Extract every line in the data below that contains the string "oppositeDirection", copying each line in full. Matching is case-sensitive.

-- start Dataset --

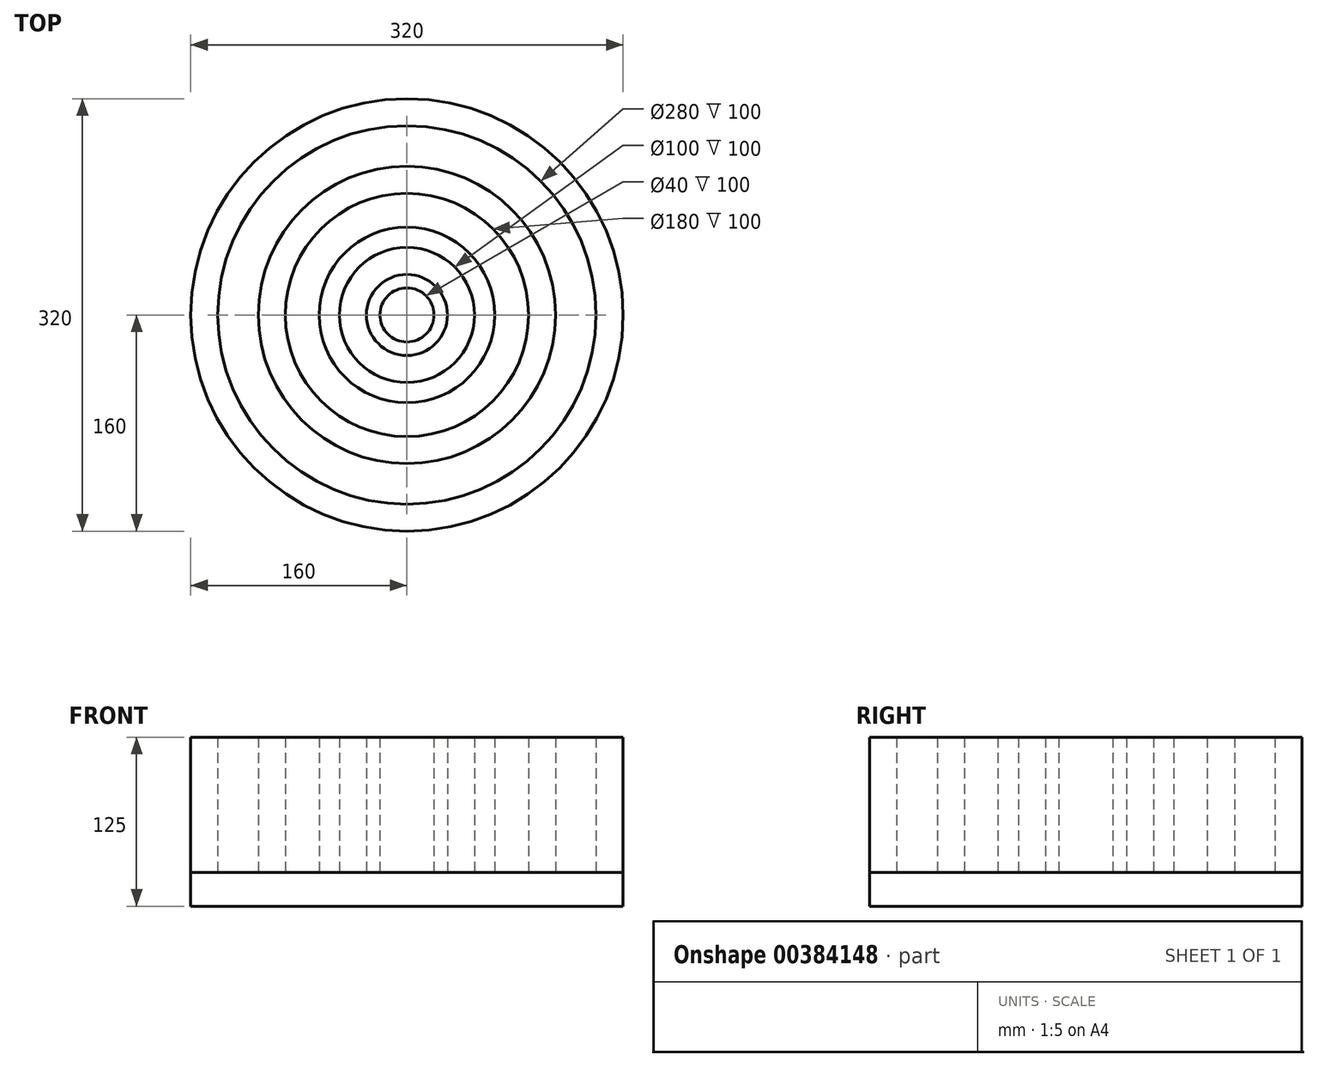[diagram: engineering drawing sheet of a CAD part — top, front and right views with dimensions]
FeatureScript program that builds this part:
annotation { "Feature Type Name" : "Feature", "Feature Type Description" : "" }
export const myFeature = defineFeature(function(context is Context, id is Id, definition is map)
    precondition{}
    {
        {
            var Q0;
            Q0=qCreatedBy(makeId("Top.planeOp"),FACE);
            var sketch = newSketch(context, id + "F0", { "sketchPlane" : qUnion([Q0])});
            skCircle(sketch, "E0", {"center": v(0, 0) * mm, "radius": 20 * mm});
            skCircle(sketch, "E1", {"center": v(0, 0) * mm, "radius": 30 * mm});
            skCircle(sketch, "E2", {"center": v(0, 0) * mm, "radius": 50 * mm});
            skCircle(sketch, "E3", {"center": v(0, 0) * mm, "radius": 65 * mm});
            skCircle(sketch, "E4", {"center": v(0, 0) * mm, "radius": 90 * mm});
            skCircle(sketch, "E5", {"center": v(0, 0) * mm, "radius": 110 * mm});
            skCircle(sketch, "E6", {"center": v(0, 0) * mm, "radius": 140 * mm});
            skCircle(sketch, "E7", {"center": v(0, 0) * mm, "radius": 160 * mm});
            skSolve(sketch);
        }
        {
            var Q0;
            Q0 = qSketchRegion(id + "F0", true);
            var Q1;
            Q1=makeQuery(id+"F0.imprint","IMPRINT",FACE,{"disambiguationData":[TD([[makeQuery(id+"F0.imprint","IMPRINT",EDGE,{"derivedFrom":sQuery(id+"F0.wireOp",EDGE,"E2")}),-1.0]])]});
            var Q2;
            Q2=makeQuery(id+"F0.imprint","IMPRINT",FACE,{"disambiguationData":[TD([[makeQuery(id+"F0.imprint","IMPRINT",EDGE,{"derivedFrom":sQuery(id+"F0.wireOp",EDGE,"E0")}),-1.0]])]});
            var Q3;
            Q3=makeQuery(id+"F0.imprint","IMPRINT",FACE,{"disambiguationData":[TD([[makeQuery(id+"F0.imprint","IMPRINT",EDGE,{"derivedFrom":sQuery(id+"F0.wireOp",EDGE,"E4")}),-1.0]])]});
            extrude(context, id + "F1", {"entities" : qUnion([Q0, Q1, Q2, Q3]), "endBound" : BoundingType.SYMMETRIC, "depth" : 100 * mm});
        }
        {
            var Q0;
            Q0=makeQuery(id+"F1.opExtrude","CAP_FACE",FACE,{"disambiguationData":[OSD([sQuery(id+"F0.wireOp",EDGE,"E6"),sQuery(id+"F0.wireOp",EDGE,"E7")])],"isStart":true});
            var sketch = newSketch(context, id + "F2", { "sketchPlane" : qUnion([Q0])});
            skCircle(sketch, "E8.0", {"center": v(0, 0) * mm, "radius": 160 * mm});
            skSolve(sketch);
        }
        {
            var Q0;
            Q0=makeQuery(id+"F2.imprint","IMPRINT",FACE,{"disambiguationData":[TD([[makeQuery(id+"F2.imprint","IMPRINT",EDGE,{"derivedFrom":sQuery(id+"F2.wireOp",EDGE,"E8.0")}),-1.0]])]});
            var sketch = newSketch(context, id + "F3", { "sketchPlane" : qUnion([Q0])});
            skCircle(sketch, "E9", {"center": v(0, 0) * mm, "radius": 160 * mm});
            skSolve(sketch);
        }
        {
            var Q0;
            Q0 = qSketchRegion(id + "F3", true);
            extrude(context, id + "F4", {"entities" : qUnion([Q0]), "depth" : 25 * mm});
        }
    });
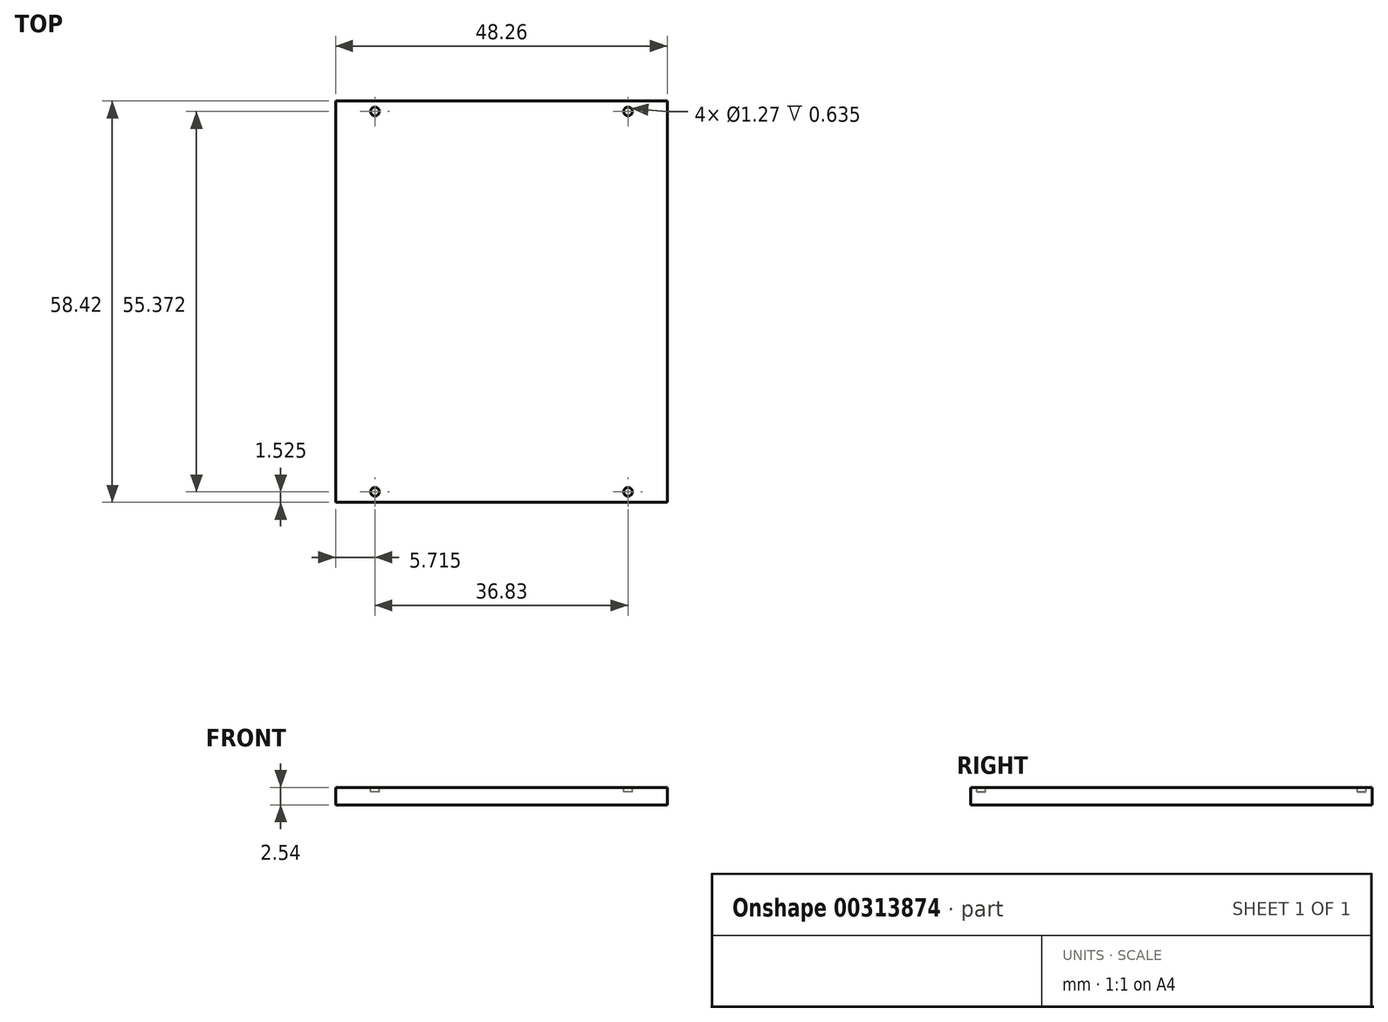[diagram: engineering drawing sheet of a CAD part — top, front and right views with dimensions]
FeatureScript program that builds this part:
annotation { "Feature Type Name" : "Feature", "Feature Type Description" : "" }
export const myFeature = defineFeature(function(context is Context, id is Id, definition is map)
    precondition{}
    {
        {
            var Q0;
            Q0=qCreatedBy(makeId("Top.planeOp"),FACE);
            var sketch = newSketch(context, id + "F0", { "sketchPlane" : qUnion([Q0])});
            skLineSegment(sketch, "E0.bottom", {"start": v(-22.14, 39.8) * mm, "end": v(26.12, 39.8) * mm});
            skLineSegment(sketch, "E0.top", {"start": v(-22.14, -18.62) * mm, "end": v(26.12, -18.62) * mm});
            skLineSegment(sketch, "E0.left", {"start": v(-22.14, 39.8) * mm, "end": v(-22.14, -18.62) * mm});
            skLineSegment(sketch, "E0.right", {"start": v(26.12, 39.8) * mm, "end": v(26.12, -18.62) * mm});
            skSolve(sketch);
        }
        {
            var Q0;
            Q0=makeQuery(id+"F0.imprint","IMPRINT",FACE,{"disambiguationData":[TD([[makeQuery(id+"F0.imprint","IMPRINT",EDGE,{"derivedFrom":sQuery(id+"F0.wireOp",EDGE,"E0.bottom")}),-1.0]])]});
            extrude(context, id + "F1", {"entities" : qUnion([Q0]), "depth" : 2.54 * mm});
        }
        {
            var Q0;
            Q0=makeQuery(id+"F1.opExtrude","CAP_FACE",FACE,{"disambiguationData":[OSD([sQuery(id+"F0.wireOp",EDGE,"E0.bottom"),sQuery(id+"F0.wireOp",EDGE,"E0.top"),sQuery(id+"F0.wireOp",EDGE,"E0.left"),sQuery(id+"F0.wireOp",EDGE,"E0.right")])],"isStart":false});
            var sketch = newSketch(context, id + "F2", { "sketchPlane" : qUnion([Q0])});
            skCircle(sketch, "E1", {"center": v(20.4, 38.28) * mm, "radius": 0.64 * mm});
            skSolve(sketch);
        }
        {
            var Q0;
            Q0=makeQuery(id+"F2.imprint","IMPRINT",FACE,{"disambiguationData":[TD([[makeQuery(id+"F2.imprint","IMPRINT",EDGE,{"derivedFrom":sQuery(id+"F2.wireOp",EDGE,"E1")}),1.0]])]});
            extrude(context, id + "F3", {"entities" : qUnion([Q0]), "operationType" : NewBodyOperationType.REMOVE, "oppositeDirection" : true, "depth" : 0.64 * mm});
        }
        {
            var Q0;
            Q0=makeQuery(id+"F1.opExtrude","CAP_FACE",FACE,{"disambiguationData":[OSD([sQuery(id+"F0.wireOp",EDGE,"E0.bottom"),sQuery(id+"F0.wireOp",EDGE,"E0.top"),sQuery(id+"F0.wireOp",EDGE,"E0.left"),sQuery(id+"F0.wireOp",EDGE,"E0.right")])],"isStart":false});
            var sketch = newSketch(context, id + "F4", { "sketchPlane" : qUnion([Q0])});
            skCircle(sketch, "E2", {"center": v(-16.42, 38.28) * mm, "radius": 0.64 * mm});
            skSolve(sketch);
        }
        {
            var Q0;
            Q0=makeQuery(id+"F4.imprint","IMPRINT",FACE,{"disambiguationData":[TD([[makeQuery(id+"F4.imprint","IMPRINT",EDGE,{"derivedFrom":sQuery(id+"F4.wireOp",EDGE,"E2")}),-1.0]])]});
            var sketch = newSketch(context, id + "F5", { "sketchPlane" : qUnion([Q0])});
            skCircle(sketch, "E3", {"center": v(-16.42, -17.1) * mm, "radius": 0.64 * mm});
            skSolve(sketch);
        }
        {
            var Q0;
            Q0=makeQuery(id+"F4.imprint","IMPRINT",FACE,{"disambiguationData":[TD([[makeQuery(id+"F4.imprint","IMPRINT",EDGE,{"derivedFrom":sQuery(id+"F4.wireOp",EDGE,"E2")}),-1.0]])]});
            var sketch = newSketch(context, id + "F6", { "sketchPlane" : qUnion([Q0])});
            skCircle(sketch, "E4", {"center": v(20.4, -17.1) * mm, "radius": 0.64 * mm});
            skSolve(sketch);
        }
        {
            var Q0;
            Q0=makeQuery(id+"F4.imprint","IMPRINT",FACE,{"disambiguationData":[TD([[makeQuery(id+"F4.imprint","IMPRINT",EDGE,{"derivedFrom":sQuery(id+"F4.wireOp",EDGE,"E2")}),1.0]])]});
            extrude(context, id + "F7", {"entities" : qUnion([Q0]), "operationType" : NewBodyOperationType.REMOVE, "oppositeDirection" : true, "depth" : 0.64 * mm});
        }
        {
            var Q0;
            Q0=makeQuery(id+"F6.imprint","IMPRINT",FACE,{"disambiguationData":[TD([[makeQuery(id+"F6.imprint","IMPRINT",EDGE,{"derivedFrom":sQuery(id+"F6.wireOp",EDGE,"E4")}),1.0]])]});
            extrude(context, id + "F8", {"entities" : qUnion([Q0]), "operationType" : NewBodyOperationType.REMOVE, "oppositeDirection" : true, "depth" : 0.64 * mm});
        }
        {
            var Q0;
            Q0=makeQuery(id+"F5.imprint","IMPRINT",FACE,{"disambiguationData":[TD([[makeQuery(id+"F5.imprint","IMPRINT",EDGE,{"derivedFrom":sQuery(id+"F5.wireOp",EDGE,"E3")}),1.0]])]});
            extrude(context, id + "F9", {"entities" : qUnion([Q0]), "operationType" : NewBodyOperationType.REMOVE, "oppositeDirection" : true, "depth" : 0.64 * mm});
        }
    });
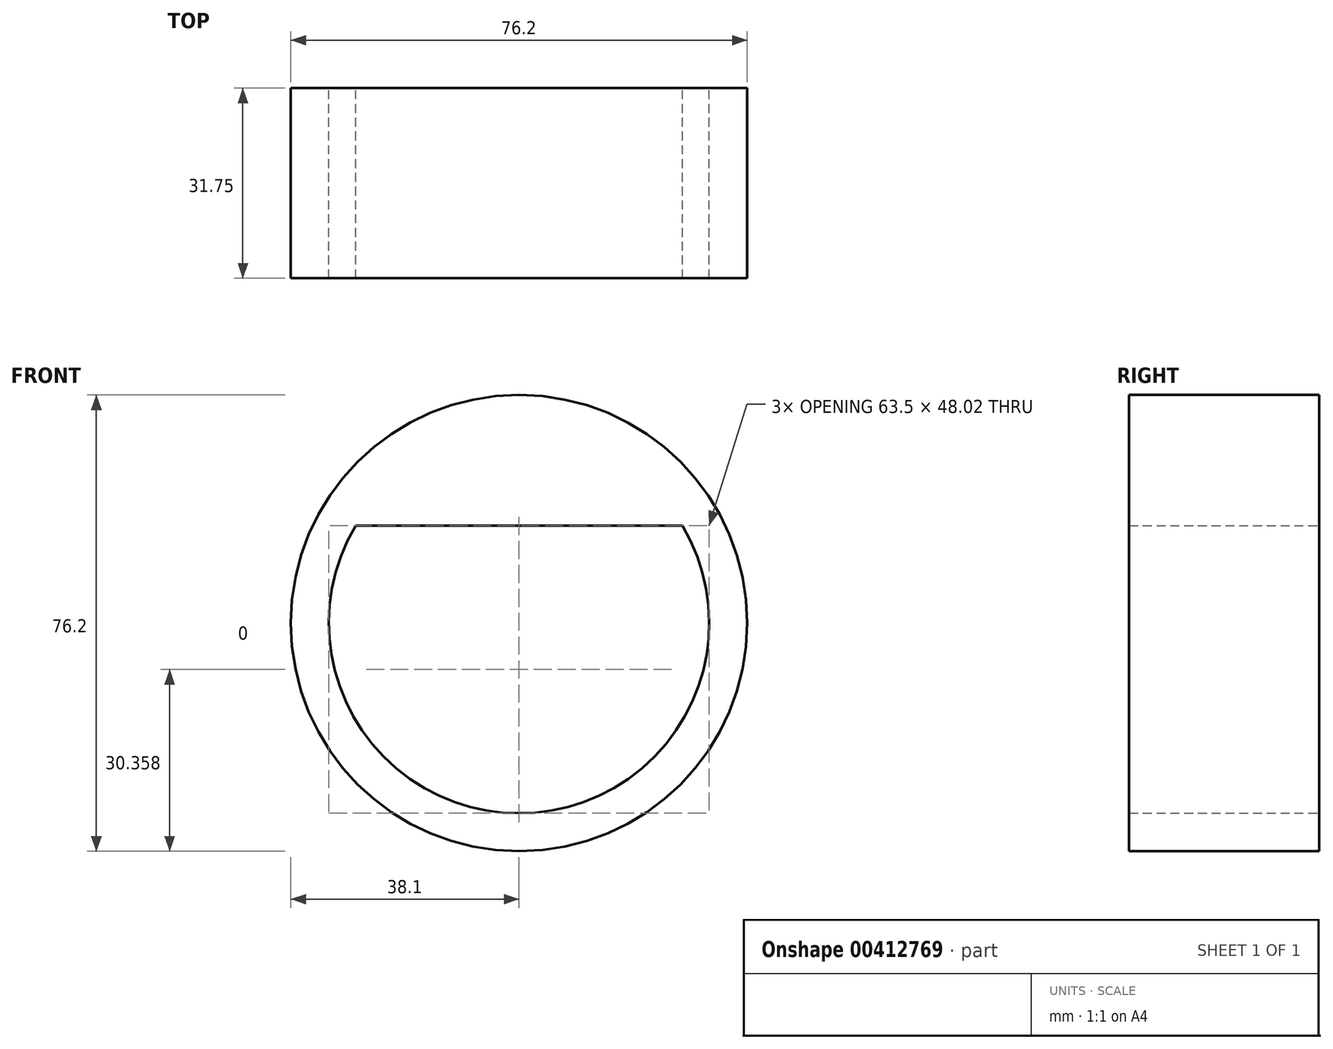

-- end Dataset --

Reply to the exercise:
            extrude(context, id + "F3", {"entities" : qUnion([Q0]), "operationType" : NewBodyOperationType.REMOVE, "oppositeDirection" : true, "depth" : 0.64 * mm});
            extrude(context, id + "F7", {"entities" : qUnion([Q0]), "operationType" : NewBodyOperationType.REMOVE, "oppositeDirection" : true, "depth" : 0.64 * mm});
            extrude(context, id + "F8", {"entities" : qUnion([Q0]), "operationType" : NewBodyOperationType.REMOVE, "oppositeDirection" : true, "depth" : 0.64 * mm});
            extrude(context, id + "F9", {"entities" : qUnion([Q0]), "operationType" : NewBodyOperationType.REMOVE, "oppositeDirection" : true, "depth" : 0.64 * mm});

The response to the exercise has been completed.